- Records provided:
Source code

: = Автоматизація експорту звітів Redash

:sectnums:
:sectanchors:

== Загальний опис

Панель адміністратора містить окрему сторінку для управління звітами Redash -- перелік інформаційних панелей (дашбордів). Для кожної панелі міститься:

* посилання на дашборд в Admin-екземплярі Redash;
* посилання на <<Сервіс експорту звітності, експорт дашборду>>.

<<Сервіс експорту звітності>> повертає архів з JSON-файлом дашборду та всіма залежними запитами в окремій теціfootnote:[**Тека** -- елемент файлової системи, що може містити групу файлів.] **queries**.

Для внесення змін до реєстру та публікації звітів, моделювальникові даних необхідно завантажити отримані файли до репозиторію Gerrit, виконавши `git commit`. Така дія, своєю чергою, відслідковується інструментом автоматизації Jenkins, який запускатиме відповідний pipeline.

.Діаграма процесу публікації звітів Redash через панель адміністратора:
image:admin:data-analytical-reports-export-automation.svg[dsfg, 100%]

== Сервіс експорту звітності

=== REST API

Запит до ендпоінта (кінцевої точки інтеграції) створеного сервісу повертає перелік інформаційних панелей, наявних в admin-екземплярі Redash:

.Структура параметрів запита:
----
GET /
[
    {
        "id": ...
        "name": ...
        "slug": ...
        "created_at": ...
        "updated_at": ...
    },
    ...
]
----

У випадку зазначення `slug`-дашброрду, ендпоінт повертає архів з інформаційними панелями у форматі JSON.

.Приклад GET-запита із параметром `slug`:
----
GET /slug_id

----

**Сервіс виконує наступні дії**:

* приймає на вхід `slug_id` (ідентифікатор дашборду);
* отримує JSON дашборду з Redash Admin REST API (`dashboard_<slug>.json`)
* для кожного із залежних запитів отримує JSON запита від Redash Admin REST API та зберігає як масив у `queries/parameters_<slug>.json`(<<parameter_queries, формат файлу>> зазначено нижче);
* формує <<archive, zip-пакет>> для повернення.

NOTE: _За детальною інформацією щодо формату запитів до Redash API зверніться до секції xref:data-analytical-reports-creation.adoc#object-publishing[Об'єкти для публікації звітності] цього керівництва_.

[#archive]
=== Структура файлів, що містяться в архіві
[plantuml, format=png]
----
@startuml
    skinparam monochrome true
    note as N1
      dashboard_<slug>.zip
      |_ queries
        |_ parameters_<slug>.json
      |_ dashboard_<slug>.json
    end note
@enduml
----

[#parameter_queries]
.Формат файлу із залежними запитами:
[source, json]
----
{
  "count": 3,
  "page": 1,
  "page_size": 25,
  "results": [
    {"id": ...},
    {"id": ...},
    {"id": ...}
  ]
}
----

- Your instructions: Tally the lines in the records above that contain the word "звітності", and give only that number.

- Answer space: 4